[Records from a data source]

════════════════

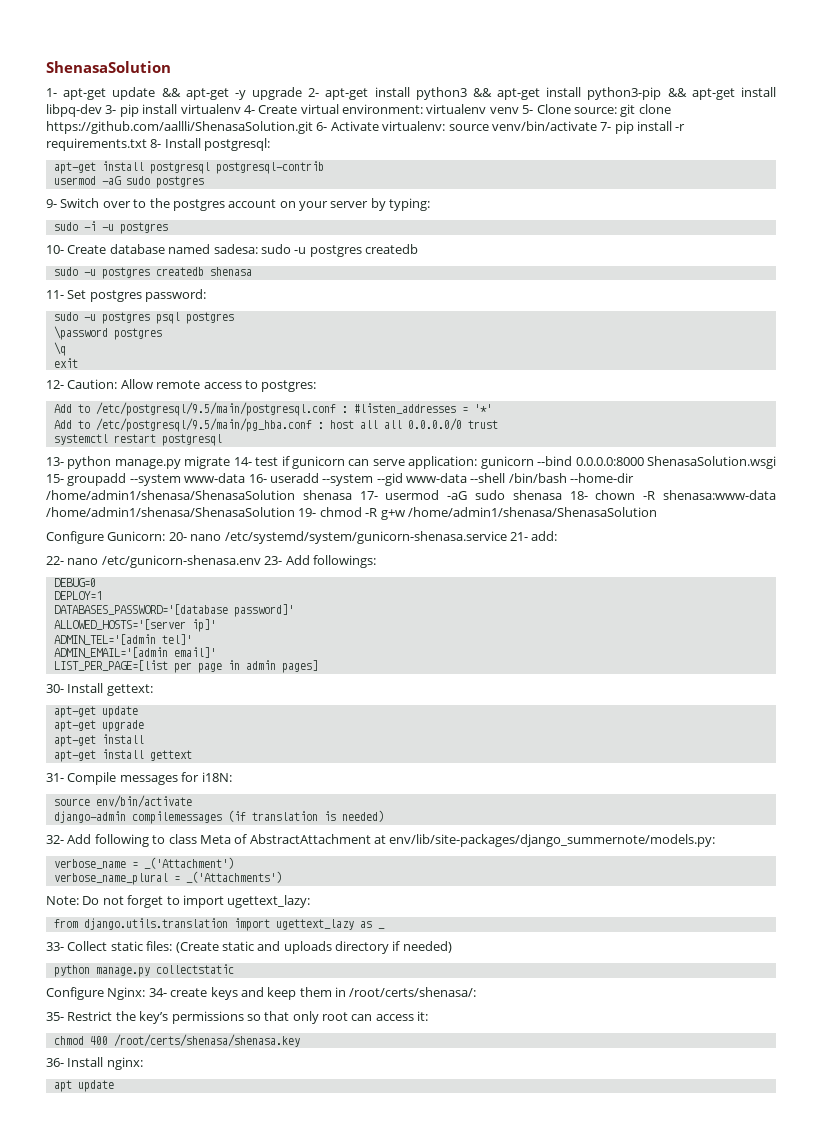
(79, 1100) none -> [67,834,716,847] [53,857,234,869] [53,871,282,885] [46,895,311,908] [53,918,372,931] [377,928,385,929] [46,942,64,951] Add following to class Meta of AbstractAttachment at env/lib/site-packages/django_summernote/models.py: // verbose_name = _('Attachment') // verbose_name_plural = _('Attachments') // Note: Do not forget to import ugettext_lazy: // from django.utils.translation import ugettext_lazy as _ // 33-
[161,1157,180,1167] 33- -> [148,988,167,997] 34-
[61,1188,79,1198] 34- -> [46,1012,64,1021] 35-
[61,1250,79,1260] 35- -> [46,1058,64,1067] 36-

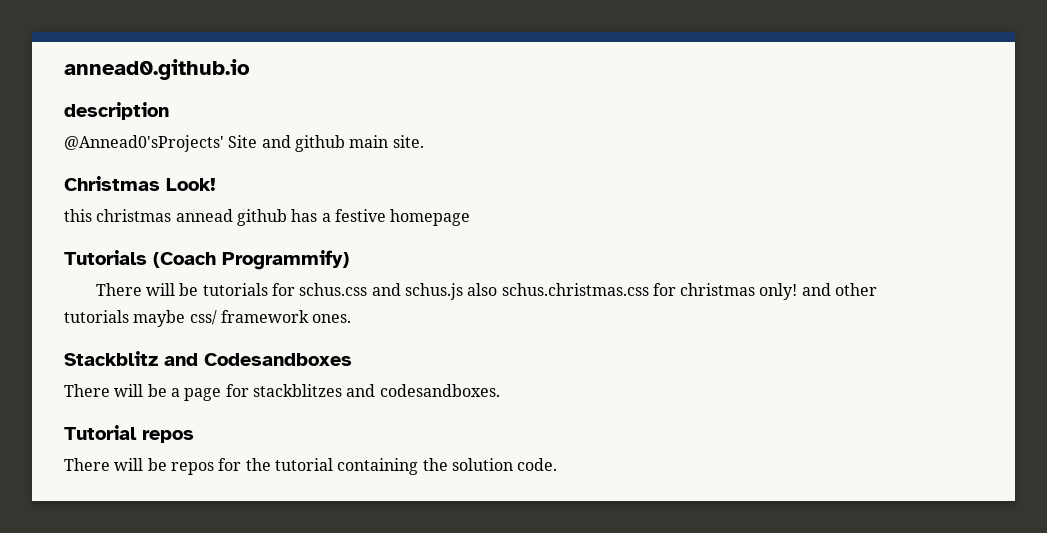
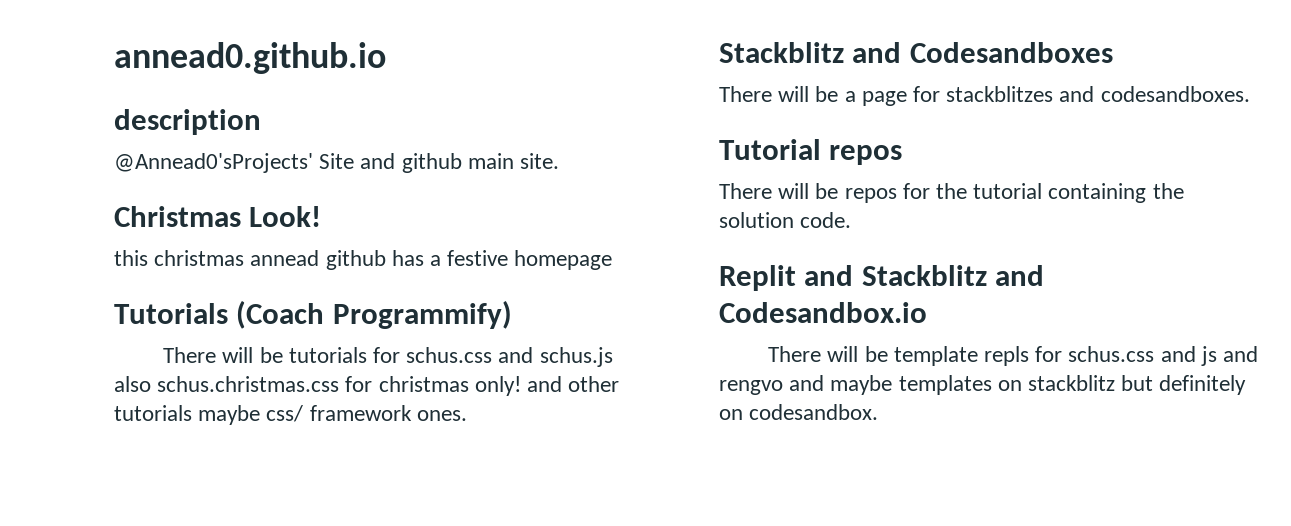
(558, 464) none -> [719,265,1045,291] [719,302,927,323] [768,346,1259,366] [719,375,1247,395] [719,404,879,420] // Replit and Stackblitz and Codesandbox.io // There will be template repls for schus.css and js and rengvo and maybe templates on stackblitz but definitely on codesandbox.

════════════════

* PROBLEM TO WORK ON: Could you reproduce exactly, and only, the lines from the start of the records through the line containing "[61,1250,79,1260] 35- ->", leaving out the pictures?

* EXERCISE RESULT:
(79, 1100) none -> [67,834,716,847] [53,857,234,869] [53,871,282,885] [46,895,311,908] [53,918,372,931] [377,928,385,929] [46,942,64,951] Add following to class Meta of AbstractAttachment at env/lib/site-packages/django_summernote/models.py: // verbose_name = _('Attachment') // verbose_name_plural = _('Attachments') // Note: Do not forget to import ugettext_lazy: // from django.utils.translation import ugettext_lazy as _ // 33-
[161,1157,180,1167] 33- -> [148,988,167,997] 34-
[61,1188,79,1198] 34- -> [46,1012,64,1021] 35-
[61,1250,79,1260] 35- -> [46,1058,64,1067] 36-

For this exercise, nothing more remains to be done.